Look up via a specific field:

lookup_by_ensembl_id = bt.Gene.lookup(field="ensembl_gene_id")
genes.ensg00000002745

Return a specific field value instead of the full record:

lookup_return_symbols = bt.Gene.lookup(field="ensembl_gene_id", return_field="symbol")
classmethod connect(instance)

Query a non-default LaminDB instance.

Parameters:

instance (str | None) – An instance identifier of form “account_handle/instance_name”.

Return type:

QuerySet

Examples

ln.Record.connect("account_handle/instance_name").search("label7", field="name")

Methods

query_output_artifacts(include_recreated=True)

Query output artifacts including recreated ones.

This runs the following query under the hood:

ln.Artifact.filter(ln.Q(run=self) | ln.Q(recreating_runs=self)).distinct()
Parameters:

include_recreated (bool, default: True) – If True, return both originally created and recreated artifacts. If False, return only originally created artifacts.

Return type:

QuerySet

Returns:

A queryset of Artifact objects.

See also

output_artifacts

QuerySet of originally created artifacts.

recreated_artifacts

QuerySet of recreated artifacts.

restore()

Restore from trash onto the main branch.

Does not restore descendant objects if the object is HasType with is_type = True.

Return type:

None

delete(permanent=None, **kwargs)

Delete object.

If object is HasType with is_type = True, deletes all descendant objects, too.

Parameters:

permanent (bool | None, default: None) – Whether to permanently delete the object (skips trash). If None, performs soft delete if the object is not already in the trash.

Returns:

When permanent=True, returns Django’s delete return value – a tuple of (deleted_count, {registry_name: count}). Otherwise returns None.

Examples

For any SQLRecord object sqlrecord, call:

sqlrecord.delete()
save(*args, **kwargs)

Save.

Always saves to the default database.

Return type:

TypeVar(T, bound= SQLRecord)

classmethod describe(include=None)

Describe record including relations.

Parameters:
  • return_str (bool, default: False) – Return a string instead of printing.

  • include (None | Literal['comments'], default: None) – Include additional content.
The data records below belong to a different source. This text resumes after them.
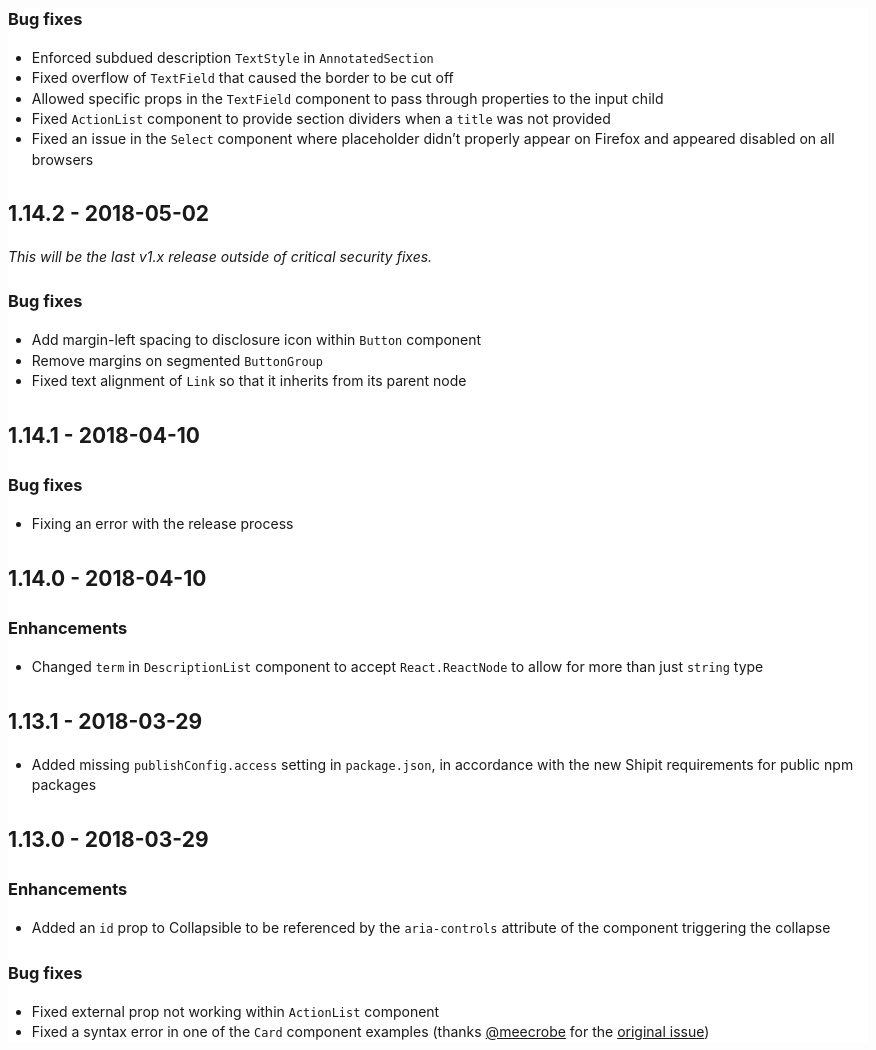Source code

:### Bug fixes

- Enforced subdued description `TextStyle` in `AnnotatedSection`
- Fixed overflow of `TextField` that caused the border to be cut off
- Allowed specific props in the `TextField` component to pass through properties to the input child
- Fixed `ActionList` component to provide section dividers when a `title` was not provided
- Fixed an issue in the `Select` component where placeholder didn’t properly appear on Firefox and appeared disabled on all browsers

## 1.14.2 - 2018-05-02

_This will be the last v1.x release outside of critical security fixes._

### Bug fixes

- Add margin-left spacing to disclosure icon within `Button` component
- Remove margins on segmented `ButtonGroup`
- Fixed text alignment of `Link` so that it inherits from its parent node

## 1.14.1 - 2018-04-10

### Bug fixes

- Fixing an error with the release process

## 1.14.0 - 2018-04-10

### Enhancements

- Changed `term` in `DescriptionList` component to accept `React.ReactNode` to allow for more than just `string` type

## 1.13.1 - 2018-03-29

- Added missing `publishConfig.access` setting in `package.json`, in accordance with the new Shipit requirements for public npm packages

## 1.13.0 - 2018-03-29

### Enhancements

- Added an `id` prop to Collapsible to be referenced by the `aria-controls` attribute of the component triggering the collapse

### Bug fixes

- Fixed external prop not working within `ActionList` component
- Fixed a syntax error in one of the `Card` component examples (thanks [@meecrobe](https://github.com/meecrobe) for the [original issue](https://github.com/Shopify/polaris-react/issues/281))
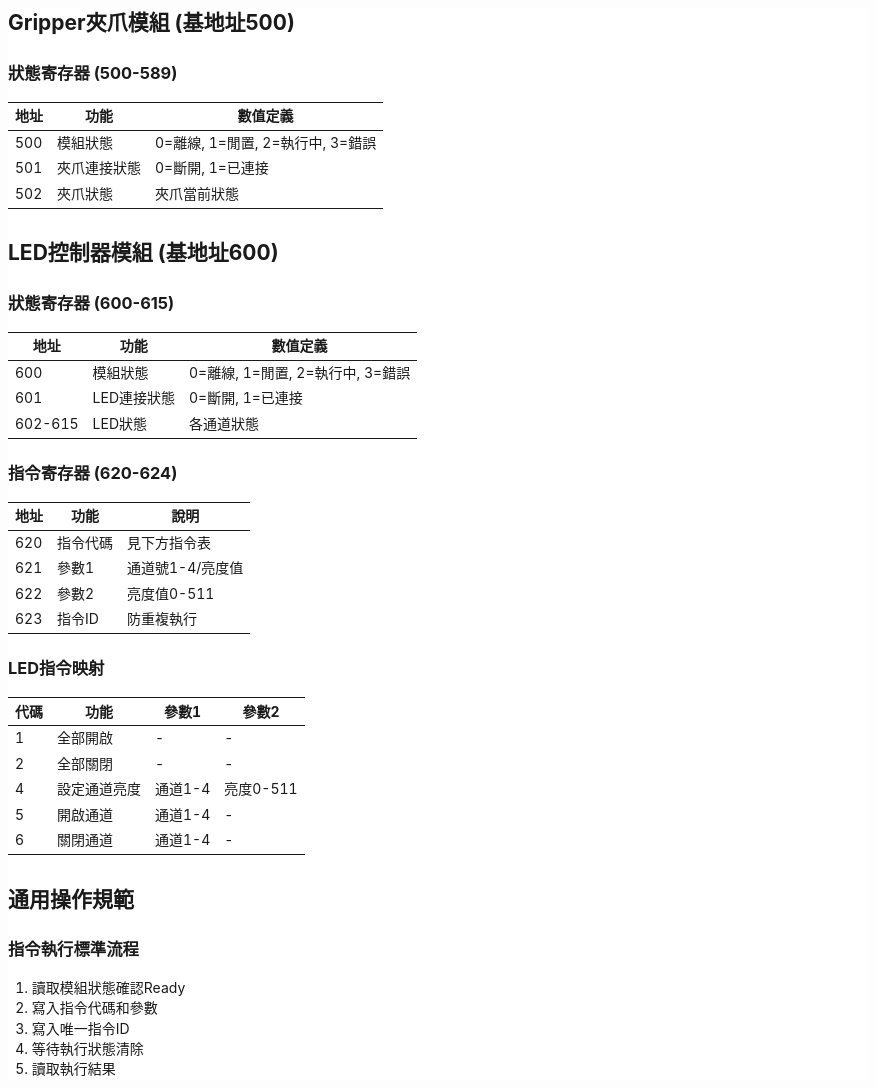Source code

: ## Gripper夾爪模組 (基地址500)

### 狀態寄存器 (500-589)
| 地址 | 功能 | 數值定義 |
|------|------|----------|
| 500 | 模組狀態 | 0=離線, 1=閒置, 2=執行中, 3=錯誤 |
| 501 | 夾爪連接狀態 | 0=斷開, 1=已連接 |
| 502 | 夾爪狀態 | 夾爪當前狀態 |

## LED控制器模組 (基地址600)

### 狀態寄存器 (600-615)
| 地址 | 功能 | 數值定義 |
|------|------|----------|
| 600 | 模組狀態 | 0=離線, 1=閒置, 2=執行中, 3=錯誤 |
| 601 | LED連接狀態 | 0=斷開, 1=已連接 |
| 602-615 | LED狀態 | 各通道狀態 |

### 指令寄存器 (620-624)
| 地址 | 功能 | 說明 |
|------|------|------|
| 620 | 指令代碼 | 見下方指令表 |
| 621 | 參數1 | 通道號1-4/亮度值 |
| 622 | 參數2 | 亮度值0-511 |
| 623 | 指令ID | 防重複執行 |

### LED指令映射
| 代碼 | 功能 | 參數1 | 參數2 |
|------|------|-------|-------|
| 1 | 全部開啟 | - | - |
| 2 | 全部關閉 | - | - |
| 4 | 設定通道亮度 | 通道1-4 | 亮度0-511 |
| 5 | 開啟通道 | 通道1-4 | - |
| 6 | 關閉通道 | 通道1-4 | - |

## 通用操作規範

### 指令執行標準流程
1. 讀取模組狀態確認Ready
2. 寫入指令代碼和參數
3. 寫入唯一指令ID
4. 等待執行狀態清除
5. 讀取執行結果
Use "comments" to display readme and comment blocks.

Return type:

None | str

refresh_from_db(using=None, fields=None, from_queryset=None)

Reload field values from the database.

By default, the reloading happens from the database this instance was loaded from, or by the read router if this instance wasn’t loaded from any database. The using parameter will override the default.

Fields can be used to specify which fields to reload. The fields should be an iterable of field attnames. If fields is None, then all non-deferred fields are reloaded.

When accessing deferred fields of an instance, the deferred loading of the field will call this method.